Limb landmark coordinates
* * * *
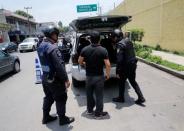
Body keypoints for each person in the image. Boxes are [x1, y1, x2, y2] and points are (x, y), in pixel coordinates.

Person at [37, 26, 74, 125]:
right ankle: (62, 119)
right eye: (56, 34)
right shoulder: (52, 48)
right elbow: (59, 66)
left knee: (48, 97)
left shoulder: (41, 46)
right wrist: (66, 79)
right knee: (61, 97)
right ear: (53, 34)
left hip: (45, 77)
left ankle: (45, 117)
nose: (57, 36)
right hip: (55, 79)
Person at [78, 31, 111, 119]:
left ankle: (89, 111)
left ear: (90, 39)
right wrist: (107, 75)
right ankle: (98, 114)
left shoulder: (85, 49)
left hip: (89, 76)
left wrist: (85, 64)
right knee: (99, 96)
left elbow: (79, 61)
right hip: (99, 77)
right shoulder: (103, 50)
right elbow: (108, 64)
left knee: (89, 94)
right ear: (99, 39)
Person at [112, 29, 146, 105]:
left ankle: (121, 98)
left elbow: (119, 60)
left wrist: (117, 71)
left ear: (117, 37)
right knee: (133, 81)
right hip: (133, 65)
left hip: (125, 67)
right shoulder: (128, 41)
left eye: (114, 37)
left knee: (121, 82)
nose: (113, 39)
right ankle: (141, 97)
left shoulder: (120, 45)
* * * *
» **What to work on**
Only the pictures may be dropped; print every record exactly as given.

» **Result of the task**
Body keypoints for each person in the image. Boxes are [x1, y1, x2, y2] and points are (x, y), in pixel coordinates.

Person at [37, 26, 74, 125]:
right ankle: (62, 119)
right eye: (56, 34)
right shoulder: (52, 48)
right elbow: (59, 66)
left knee: (48, 97)
left shoulder: (41, 46)
right wrist: (66, 79)
right knee: (61, 97)
right ear: (53, 34)
left hip: (45, 77)
left ankle: (45, 117)
nose: (57, 36)
right hip: (55, 79)
Person at [78, 31, 111, 119]:
left ankle: (89, 111)
left ear: (90, 39)
right wrist: (107, 75)
right ankle: (98, 114)
left shoulder: (85, 49)
left hip: (89, 76)
left wrist: (85, 64)
right knee: (99, 96)
left elbow: (79, 61)
right hip: (99, 77)
right shoulder: (103, 50)
right elbow: (108, 64)
left knee: (89, 94)
right ear: (99, 39)
Person at [112, 29, 146, 105]:
left ankle: (121, 98)
left elbow: (119, 60)
left wrist: (117, 71)
left ear: (117, 37)
right knee: (133, 81)
right hip: (133, 65)
left hip: (125, 67)
right shoulder: (128, 41)
left eye: (114, 37)
left knee: (121, 82)
nose: (113, 39)
right ankle: (141, 97)
left shoulder: (120, 45)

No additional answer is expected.